I'd asked him what he thought the philosophy behind Goth culture was.
"Wouldn't you say punk is about the same thing?" I asked.
"Punk is more like, 'Fuck authority.'"
From there he explained that Goth allowed for a wider range of personal expression -- embracing androgyny and sexual ambiguousness, for instance. But definitions were difficult to pinpoint. Another person disagreed, arguing that Goth derived from punk. Without one, there wouldn't be the other. Then the conversation became a discussion of how Goth had splintered into other things, had broken into subcategories and derivatives. A multitude of musical genres were suggested: electronica, Goth-rock, death metal. All the categories blurred together; most of them I'd never heard of before. One person commented that the trouble with subcultures was that, regardless of how anarchic they might originally be, eventually customs evolve: They become as conformist as the cultures against which they railed.

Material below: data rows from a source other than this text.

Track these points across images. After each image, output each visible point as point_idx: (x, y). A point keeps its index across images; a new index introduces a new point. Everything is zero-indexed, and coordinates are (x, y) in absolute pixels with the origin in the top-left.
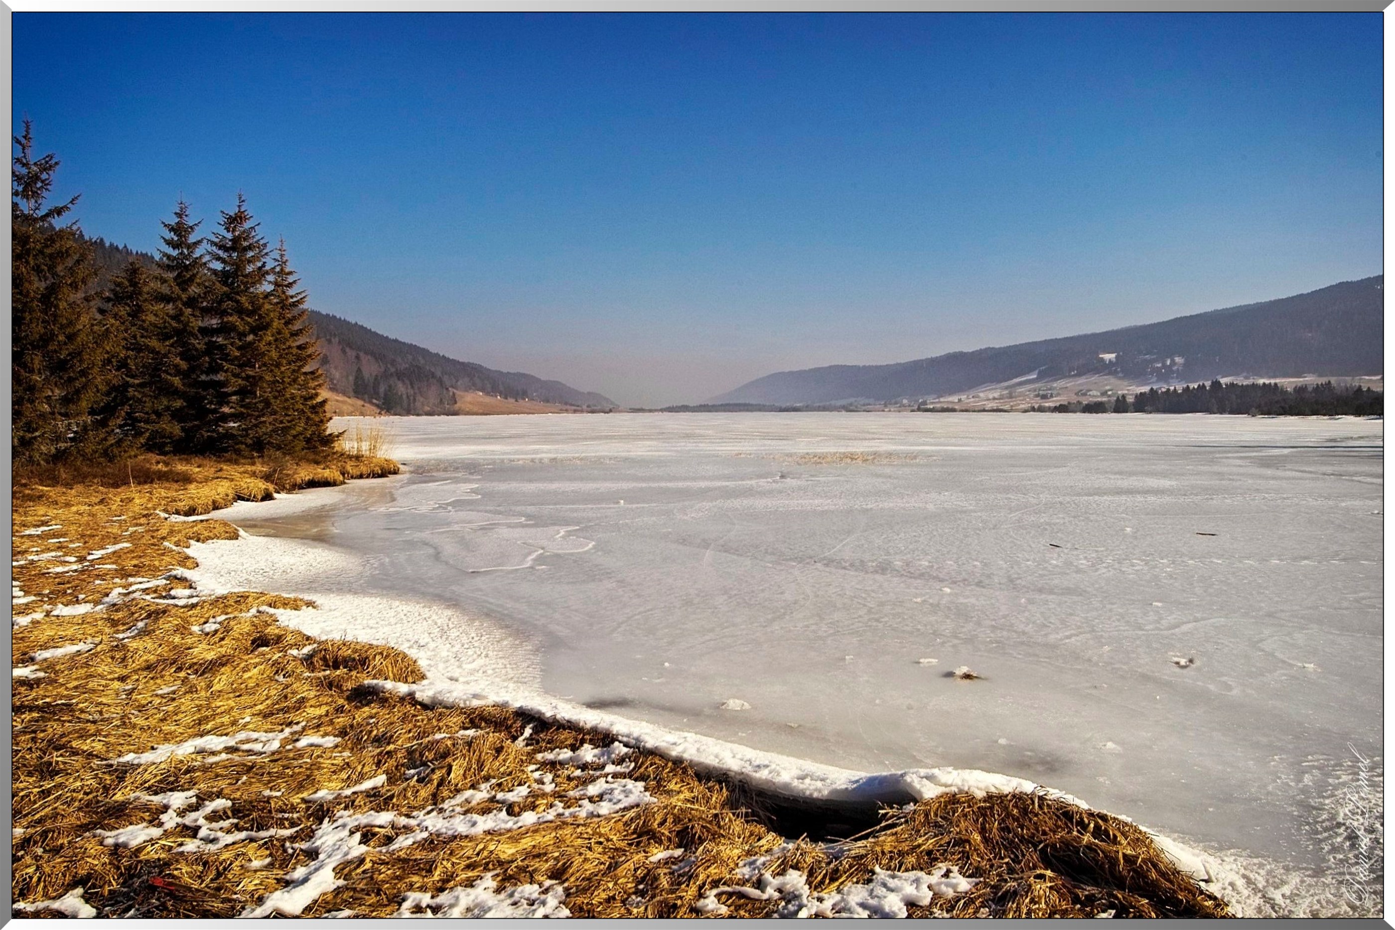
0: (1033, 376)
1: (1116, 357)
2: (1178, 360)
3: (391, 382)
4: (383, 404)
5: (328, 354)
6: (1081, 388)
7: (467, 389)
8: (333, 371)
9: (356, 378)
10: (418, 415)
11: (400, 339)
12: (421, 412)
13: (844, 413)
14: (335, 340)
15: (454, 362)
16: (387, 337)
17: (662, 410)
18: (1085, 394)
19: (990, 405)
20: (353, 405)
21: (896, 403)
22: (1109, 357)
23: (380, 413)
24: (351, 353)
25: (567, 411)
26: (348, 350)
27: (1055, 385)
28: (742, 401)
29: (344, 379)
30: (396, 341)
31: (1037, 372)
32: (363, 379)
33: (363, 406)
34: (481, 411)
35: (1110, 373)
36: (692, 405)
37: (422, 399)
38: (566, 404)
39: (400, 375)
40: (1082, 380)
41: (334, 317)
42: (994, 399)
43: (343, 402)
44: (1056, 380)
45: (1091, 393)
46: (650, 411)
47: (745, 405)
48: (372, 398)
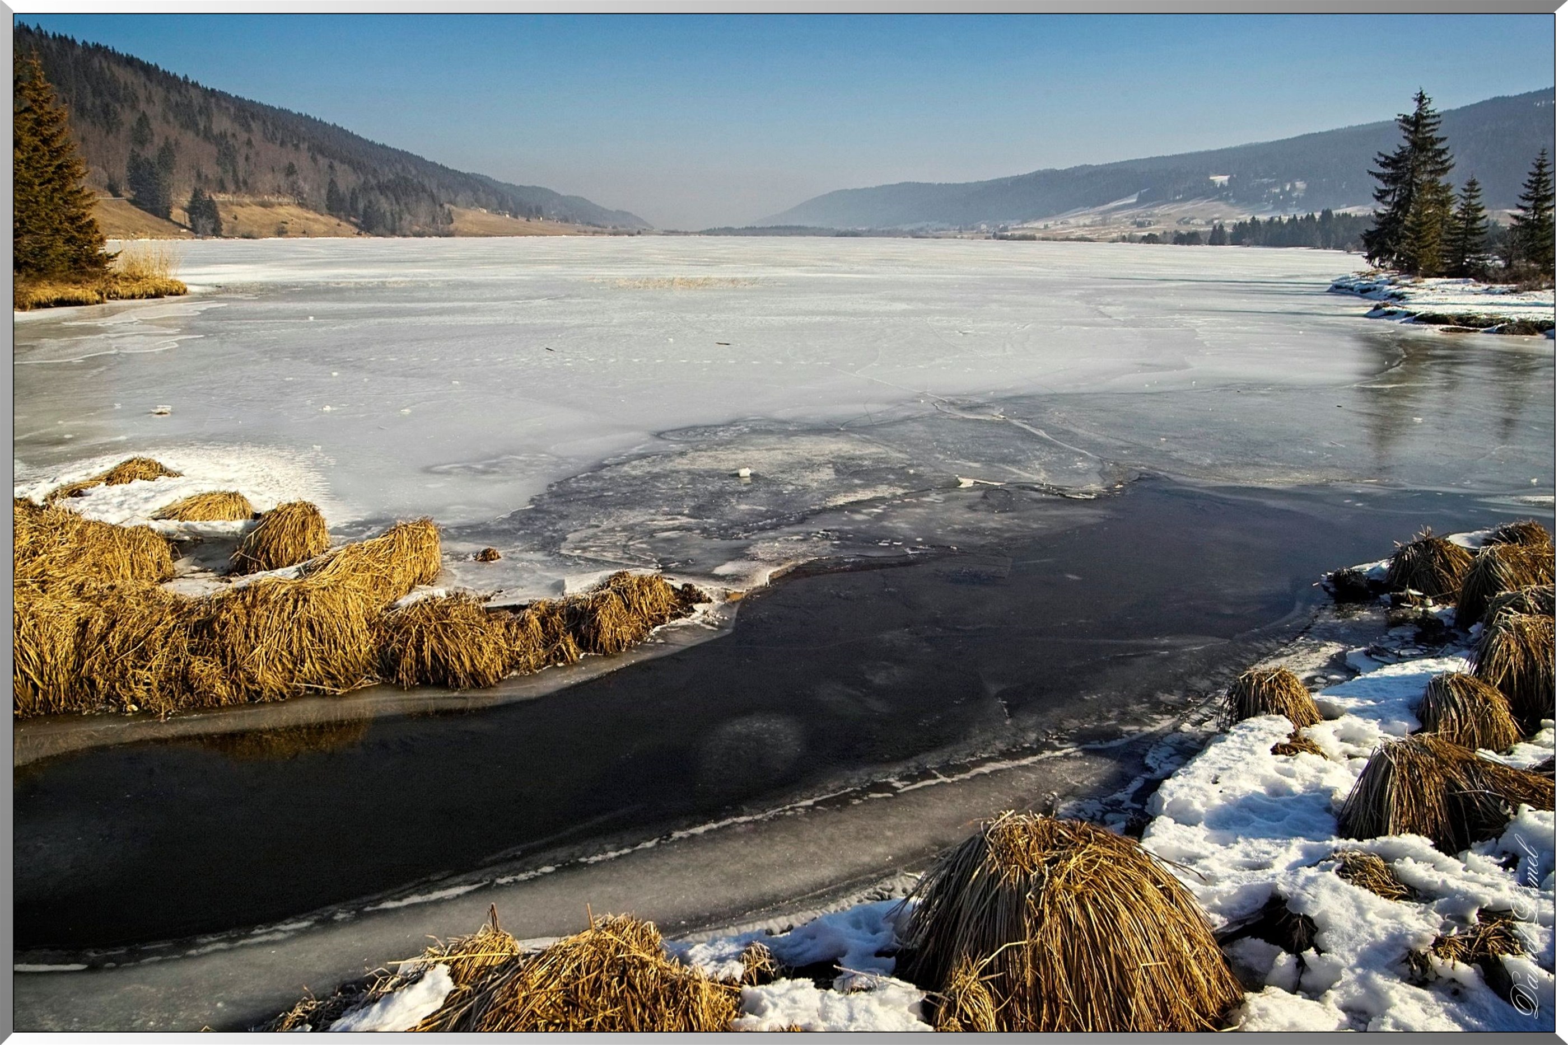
0: (1133, 200)
1: (1229, 180)
2: (1300, 185)
3: (372, 198)
4: (363, 222)
5: (295, 163)
6: (1185, 215)
7: (469, 206)
8: (301, 183)
9: (330, 191)
10: (405, 236)
11: (389, 145)
12: (408, 233)
13: (910, 239)
14: (304, 146)
15: (456, 173)
16: (372, 143)
17: (700, 233)
18: (1188, 223)
19: (1079, 233)
20: (325, 224)
21: (972, 229)
22: (1221, 179)
23: (359, 234)
24: (323, 162)
25: (585, 233)
26: (319, 157)
27: (1156, 211)
28: (795, 224)
29: (315, 193)
30: (383, 147)
31: (1137, 195)
32: (337, 192)
33: (339, 225)
34: (482, 232)
35: (1220, 199)
36: (737, 227)
37: (409, 218)
38: (589, 224)
39: (383, 189)
40: (1188, 206)
41: (308, 117)
42: (1085, 226)
43: (315, 221)
44: (1159, 205)
45: (1195, 221)
46: (686, 233)
47: (799, 228)
48: (350, 215)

There was one guy on the dance floor for whom all the other dancers allowed a wide space. Like most of them, he danced alone, but his movements seemed more like interpretive pantomime than dancing.
"More like intrepid-ive dancing," Dave P. quipped. "He's the Shaolin Drunk."
An accurate description -- and funny. But I couldn't help admiring the guy. He seemed to be the one who best personified the idea of fucking the norm.